** Instructions to follow **
The answer is a single number: the count of lines below in which the word "labels" appears.

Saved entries
☆ ☆ ☆

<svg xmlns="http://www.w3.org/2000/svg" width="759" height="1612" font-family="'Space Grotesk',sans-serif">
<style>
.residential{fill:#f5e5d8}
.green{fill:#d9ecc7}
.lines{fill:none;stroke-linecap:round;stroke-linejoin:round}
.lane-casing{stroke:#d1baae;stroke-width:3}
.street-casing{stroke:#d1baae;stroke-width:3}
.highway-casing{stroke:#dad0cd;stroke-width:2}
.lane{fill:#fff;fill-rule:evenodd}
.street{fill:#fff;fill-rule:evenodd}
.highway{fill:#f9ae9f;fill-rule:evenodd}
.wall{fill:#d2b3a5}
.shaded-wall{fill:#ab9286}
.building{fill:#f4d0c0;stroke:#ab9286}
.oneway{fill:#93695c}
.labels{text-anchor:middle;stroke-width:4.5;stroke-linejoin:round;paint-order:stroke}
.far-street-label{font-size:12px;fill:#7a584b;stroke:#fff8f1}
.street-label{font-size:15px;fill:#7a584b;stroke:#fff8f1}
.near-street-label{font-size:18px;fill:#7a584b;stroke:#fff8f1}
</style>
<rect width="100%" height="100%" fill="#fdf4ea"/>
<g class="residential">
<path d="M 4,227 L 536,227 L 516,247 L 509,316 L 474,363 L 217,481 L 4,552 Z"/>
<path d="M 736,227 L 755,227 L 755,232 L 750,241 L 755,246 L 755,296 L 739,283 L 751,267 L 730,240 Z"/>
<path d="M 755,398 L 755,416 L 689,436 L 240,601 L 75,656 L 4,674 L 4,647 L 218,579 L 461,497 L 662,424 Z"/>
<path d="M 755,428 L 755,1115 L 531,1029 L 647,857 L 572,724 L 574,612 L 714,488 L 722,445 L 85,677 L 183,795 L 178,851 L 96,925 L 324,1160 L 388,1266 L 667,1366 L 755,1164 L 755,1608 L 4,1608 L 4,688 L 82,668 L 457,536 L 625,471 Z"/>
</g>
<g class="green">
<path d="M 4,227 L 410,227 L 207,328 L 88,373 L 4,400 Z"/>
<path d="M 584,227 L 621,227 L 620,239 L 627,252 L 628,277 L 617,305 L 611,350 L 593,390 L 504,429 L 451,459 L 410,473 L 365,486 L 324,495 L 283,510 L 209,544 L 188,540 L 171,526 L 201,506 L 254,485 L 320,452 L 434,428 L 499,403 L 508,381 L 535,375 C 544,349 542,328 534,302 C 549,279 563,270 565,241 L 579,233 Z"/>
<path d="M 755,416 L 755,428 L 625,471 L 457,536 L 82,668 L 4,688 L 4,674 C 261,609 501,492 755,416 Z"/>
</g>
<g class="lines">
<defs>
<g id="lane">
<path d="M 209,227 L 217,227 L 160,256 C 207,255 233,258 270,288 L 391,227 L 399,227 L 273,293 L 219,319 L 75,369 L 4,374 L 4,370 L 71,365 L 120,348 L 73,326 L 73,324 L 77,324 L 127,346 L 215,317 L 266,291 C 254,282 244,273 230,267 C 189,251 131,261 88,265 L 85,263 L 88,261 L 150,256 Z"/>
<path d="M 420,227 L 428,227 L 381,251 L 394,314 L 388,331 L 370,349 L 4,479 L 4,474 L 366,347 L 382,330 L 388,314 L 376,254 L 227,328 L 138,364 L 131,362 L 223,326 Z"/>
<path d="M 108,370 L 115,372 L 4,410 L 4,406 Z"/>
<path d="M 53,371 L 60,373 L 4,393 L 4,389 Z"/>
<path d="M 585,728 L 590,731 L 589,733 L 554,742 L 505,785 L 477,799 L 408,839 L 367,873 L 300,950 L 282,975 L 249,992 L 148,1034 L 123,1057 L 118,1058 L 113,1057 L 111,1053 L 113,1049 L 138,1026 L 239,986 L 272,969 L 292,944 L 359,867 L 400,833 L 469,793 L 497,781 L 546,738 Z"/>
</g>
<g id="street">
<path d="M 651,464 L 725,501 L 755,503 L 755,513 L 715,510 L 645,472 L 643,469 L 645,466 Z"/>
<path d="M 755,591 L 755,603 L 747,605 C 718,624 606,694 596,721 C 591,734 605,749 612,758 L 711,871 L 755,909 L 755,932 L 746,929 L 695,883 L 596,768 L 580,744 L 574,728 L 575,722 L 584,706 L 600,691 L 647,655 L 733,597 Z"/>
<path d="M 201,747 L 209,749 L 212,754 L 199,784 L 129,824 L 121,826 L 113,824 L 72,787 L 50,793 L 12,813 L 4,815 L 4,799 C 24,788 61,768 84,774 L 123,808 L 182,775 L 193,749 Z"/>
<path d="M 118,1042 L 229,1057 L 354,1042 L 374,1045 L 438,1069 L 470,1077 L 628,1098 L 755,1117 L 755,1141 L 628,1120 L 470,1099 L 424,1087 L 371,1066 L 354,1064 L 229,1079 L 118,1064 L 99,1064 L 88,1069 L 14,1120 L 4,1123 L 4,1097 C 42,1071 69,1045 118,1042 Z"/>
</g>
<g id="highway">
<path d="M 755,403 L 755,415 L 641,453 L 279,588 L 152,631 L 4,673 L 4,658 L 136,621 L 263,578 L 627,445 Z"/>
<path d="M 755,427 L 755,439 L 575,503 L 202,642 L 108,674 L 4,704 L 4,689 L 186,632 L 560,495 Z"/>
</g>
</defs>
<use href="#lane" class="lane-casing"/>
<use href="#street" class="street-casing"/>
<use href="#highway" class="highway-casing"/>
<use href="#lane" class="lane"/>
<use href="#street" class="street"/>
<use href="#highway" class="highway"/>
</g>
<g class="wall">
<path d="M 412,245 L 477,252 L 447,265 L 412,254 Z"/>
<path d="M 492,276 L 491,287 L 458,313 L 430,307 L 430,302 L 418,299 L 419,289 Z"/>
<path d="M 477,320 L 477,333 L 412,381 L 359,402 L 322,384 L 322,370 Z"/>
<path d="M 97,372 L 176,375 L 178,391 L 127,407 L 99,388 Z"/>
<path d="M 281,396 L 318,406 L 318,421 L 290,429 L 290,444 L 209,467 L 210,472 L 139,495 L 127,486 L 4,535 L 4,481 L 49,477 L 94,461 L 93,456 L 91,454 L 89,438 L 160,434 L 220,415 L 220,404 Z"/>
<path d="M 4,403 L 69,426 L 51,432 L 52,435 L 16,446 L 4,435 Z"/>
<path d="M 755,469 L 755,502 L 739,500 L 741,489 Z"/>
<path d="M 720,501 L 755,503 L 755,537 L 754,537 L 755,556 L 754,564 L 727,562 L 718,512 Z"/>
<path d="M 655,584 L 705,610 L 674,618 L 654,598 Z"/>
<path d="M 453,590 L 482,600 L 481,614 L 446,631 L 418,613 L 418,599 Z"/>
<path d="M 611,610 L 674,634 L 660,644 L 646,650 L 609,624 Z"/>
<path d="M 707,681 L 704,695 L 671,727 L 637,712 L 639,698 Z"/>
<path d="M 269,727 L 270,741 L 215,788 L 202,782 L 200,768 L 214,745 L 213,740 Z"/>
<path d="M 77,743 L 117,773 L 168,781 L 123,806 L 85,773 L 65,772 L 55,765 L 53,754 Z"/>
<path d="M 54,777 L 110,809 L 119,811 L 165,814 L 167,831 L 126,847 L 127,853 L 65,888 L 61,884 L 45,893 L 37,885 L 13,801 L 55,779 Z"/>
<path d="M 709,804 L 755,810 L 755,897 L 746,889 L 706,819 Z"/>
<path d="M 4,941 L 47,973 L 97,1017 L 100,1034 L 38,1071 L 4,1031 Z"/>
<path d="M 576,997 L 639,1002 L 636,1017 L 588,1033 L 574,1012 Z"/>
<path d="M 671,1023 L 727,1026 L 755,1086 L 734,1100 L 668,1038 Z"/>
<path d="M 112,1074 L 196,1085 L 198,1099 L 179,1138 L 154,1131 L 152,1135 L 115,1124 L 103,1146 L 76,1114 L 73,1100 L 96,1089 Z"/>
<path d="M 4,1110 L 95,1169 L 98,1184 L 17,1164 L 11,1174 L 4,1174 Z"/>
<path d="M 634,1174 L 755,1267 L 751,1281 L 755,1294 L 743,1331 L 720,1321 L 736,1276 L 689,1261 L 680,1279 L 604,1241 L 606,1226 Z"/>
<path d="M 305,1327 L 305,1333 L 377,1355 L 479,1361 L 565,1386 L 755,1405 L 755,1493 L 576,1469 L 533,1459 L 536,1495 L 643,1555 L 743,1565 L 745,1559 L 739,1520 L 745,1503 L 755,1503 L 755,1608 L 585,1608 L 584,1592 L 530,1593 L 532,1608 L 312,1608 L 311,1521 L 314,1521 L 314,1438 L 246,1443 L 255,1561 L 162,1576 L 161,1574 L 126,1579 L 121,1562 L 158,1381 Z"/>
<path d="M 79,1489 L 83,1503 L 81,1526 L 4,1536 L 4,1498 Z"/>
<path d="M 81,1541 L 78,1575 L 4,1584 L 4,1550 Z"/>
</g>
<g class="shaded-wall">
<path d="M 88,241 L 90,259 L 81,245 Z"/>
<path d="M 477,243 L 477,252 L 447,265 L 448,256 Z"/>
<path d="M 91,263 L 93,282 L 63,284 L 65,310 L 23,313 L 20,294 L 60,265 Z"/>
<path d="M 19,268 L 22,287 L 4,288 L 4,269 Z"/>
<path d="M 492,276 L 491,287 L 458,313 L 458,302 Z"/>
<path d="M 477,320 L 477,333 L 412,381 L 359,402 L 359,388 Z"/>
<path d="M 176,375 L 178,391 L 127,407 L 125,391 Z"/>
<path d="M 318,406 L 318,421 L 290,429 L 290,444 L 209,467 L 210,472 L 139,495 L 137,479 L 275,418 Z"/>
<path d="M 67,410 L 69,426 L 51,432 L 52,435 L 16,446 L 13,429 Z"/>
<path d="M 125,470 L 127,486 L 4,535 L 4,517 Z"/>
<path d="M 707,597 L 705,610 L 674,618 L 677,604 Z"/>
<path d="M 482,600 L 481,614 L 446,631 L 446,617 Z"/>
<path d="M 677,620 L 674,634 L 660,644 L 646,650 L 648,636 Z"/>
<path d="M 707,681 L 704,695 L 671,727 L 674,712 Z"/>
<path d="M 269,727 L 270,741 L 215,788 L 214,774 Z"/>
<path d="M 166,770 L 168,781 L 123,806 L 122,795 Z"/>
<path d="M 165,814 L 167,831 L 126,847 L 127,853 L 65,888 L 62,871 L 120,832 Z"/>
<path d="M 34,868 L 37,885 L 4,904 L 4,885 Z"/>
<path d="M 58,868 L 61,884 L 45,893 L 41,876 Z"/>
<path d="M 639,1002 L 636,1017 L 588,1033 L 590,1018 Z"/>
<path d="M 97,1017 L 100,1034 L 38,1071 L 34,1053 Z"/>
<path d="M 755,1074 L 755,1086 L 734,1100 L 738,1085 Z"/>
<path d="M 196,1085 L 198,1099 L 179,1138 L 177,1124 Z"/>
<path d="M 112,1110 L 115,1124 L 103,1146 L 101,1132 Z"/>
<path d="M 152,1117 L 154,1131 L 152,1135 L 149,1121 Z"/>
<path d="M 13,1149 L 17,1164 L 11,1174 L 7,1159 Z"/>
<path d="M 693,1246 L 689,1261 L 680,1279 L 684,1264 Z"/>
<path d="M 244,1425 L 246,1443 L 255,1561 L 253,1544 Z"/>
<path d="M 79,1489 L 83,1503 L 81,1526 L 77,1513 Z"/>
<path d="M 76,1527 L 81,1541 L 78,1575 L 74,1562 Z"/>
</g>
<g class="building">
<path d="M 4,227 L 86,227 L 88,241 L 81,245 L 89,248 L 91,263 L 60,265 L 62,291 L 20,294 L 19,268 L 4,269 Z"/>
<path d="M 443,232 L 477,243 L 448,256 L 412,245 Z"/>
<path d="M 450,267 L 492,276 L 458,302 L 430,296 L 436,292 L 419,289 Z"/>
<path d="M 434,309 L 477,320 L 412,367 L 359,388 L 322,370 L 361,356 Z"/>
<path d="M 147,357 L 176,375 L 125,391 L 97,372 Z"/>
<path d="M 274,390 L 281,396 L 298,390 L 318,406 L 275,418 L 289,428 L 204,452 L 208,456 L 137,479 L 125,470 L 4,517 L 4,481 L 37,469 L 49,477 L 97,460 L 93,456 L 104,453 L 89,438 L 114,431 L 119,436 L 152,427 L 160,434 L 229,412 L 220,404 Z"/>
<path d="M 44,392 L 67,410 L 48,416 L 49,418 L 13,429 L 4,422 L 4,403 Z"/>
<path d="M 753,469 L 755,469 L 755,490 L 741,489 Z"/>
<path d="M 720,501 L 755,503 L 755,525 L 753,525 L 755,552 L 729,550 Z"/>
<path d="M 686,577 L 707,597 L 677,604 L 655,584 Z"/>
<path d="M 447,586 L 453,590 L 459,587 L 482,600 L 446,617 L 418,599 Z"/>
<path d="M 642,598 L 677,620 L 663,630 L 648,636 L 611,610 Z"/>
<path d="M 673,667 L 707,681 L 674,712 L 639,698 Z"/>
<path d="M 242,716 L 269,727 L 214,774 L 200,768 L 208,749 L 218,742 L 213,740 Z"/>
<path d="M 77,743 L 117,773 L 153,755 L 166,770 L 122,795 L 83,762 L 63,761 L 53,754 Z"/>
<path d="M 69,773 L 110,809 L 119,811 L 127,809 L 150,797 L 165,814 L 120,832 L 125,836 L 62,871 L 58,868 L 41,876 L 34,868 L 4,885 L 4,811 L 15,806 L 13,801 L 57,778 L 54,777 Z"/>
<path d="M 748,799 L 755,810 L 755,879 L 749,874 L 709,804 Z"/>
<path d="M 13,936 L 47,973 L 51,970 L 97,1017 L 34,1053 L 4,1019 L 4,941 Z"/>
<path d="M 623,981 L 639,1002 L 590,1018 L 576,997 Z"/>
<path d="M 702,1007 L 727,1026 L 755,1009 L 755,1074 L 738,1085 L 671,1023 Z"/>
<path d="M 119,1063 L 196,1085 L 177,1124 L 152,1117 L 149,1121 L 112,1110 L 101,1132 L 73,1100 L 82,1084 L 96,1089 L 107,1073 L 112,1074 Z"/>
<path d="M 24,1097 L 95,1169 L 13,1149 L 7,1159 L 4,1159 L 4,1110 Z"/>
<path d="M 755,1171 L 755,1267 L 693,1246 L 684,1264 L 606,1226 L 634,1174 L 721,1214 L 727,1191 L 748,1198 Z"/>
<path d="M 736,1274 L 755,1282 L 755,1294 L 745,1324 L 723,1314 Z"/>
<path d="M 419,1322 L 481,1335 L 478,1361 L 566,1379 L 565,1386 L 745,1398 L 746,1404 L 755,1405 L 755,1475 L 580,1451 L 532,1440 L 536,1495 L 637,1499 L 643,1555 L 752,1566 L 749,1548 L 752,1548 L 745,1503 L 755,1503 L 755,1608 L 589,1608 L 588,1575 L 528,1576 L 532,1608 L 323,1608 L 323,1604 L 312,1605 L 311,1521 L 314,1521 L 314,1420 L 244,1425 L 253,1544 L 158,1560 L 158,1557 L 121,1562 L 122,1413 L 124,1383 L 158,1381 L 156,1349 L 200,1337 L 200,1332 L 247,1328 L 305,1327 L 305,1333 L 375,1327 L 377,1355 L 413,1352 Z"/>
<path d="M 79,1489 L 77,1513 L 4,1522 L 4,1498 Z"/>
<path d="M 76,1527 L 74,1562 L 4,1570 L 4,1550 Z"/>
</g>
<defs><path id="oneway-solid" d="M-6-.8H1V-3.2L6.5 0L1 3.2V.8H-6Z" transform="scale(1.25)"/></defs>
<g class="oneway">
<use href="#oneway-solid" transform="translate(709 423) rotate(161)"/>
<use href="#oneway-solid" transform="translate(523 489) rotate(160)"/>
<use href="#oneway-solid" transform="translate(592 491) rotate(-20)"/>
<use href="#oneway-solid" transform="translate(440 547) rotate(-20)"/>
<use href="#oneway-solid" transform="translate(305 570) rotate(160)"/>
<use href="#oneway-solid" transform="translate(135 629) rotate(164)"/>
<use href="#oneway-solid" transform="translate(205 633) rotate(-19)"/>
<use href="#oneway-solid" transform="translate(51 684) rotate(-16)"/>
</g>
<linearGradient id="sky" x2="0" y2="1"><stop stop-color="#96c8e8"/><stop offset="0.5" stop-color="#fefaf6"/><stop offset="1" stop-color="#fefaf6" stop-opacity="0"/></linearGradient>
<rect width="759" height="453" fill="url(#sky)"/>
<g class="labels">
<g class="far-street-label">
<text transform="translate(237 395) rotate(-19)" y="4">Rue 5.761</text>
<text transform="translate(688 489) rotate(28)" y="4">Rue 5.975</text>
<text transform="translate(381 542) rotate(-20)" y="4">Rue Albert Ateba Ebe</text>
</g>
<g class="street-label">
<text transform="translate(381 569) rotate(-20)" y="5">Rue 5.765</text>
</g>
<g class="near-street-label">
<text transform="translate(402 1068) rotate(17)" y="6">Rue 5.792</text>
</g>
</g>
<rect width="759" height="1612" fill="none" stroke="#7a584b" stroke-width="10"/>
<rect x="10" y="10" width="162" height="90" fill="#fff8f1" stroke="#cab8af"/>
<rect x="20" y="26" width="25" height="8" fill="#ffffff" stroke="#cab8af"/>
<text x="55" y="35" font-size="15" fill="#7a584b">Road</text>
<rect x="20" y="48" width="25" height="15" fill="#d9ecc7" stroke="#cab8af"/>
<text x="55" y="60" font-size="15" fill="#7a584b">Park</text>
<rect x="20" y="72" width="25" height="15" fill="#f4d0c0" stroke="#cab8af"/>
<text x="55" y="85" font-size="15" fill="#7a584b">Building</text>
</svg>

☆ ☆ ☆

** Solution to the problem **
2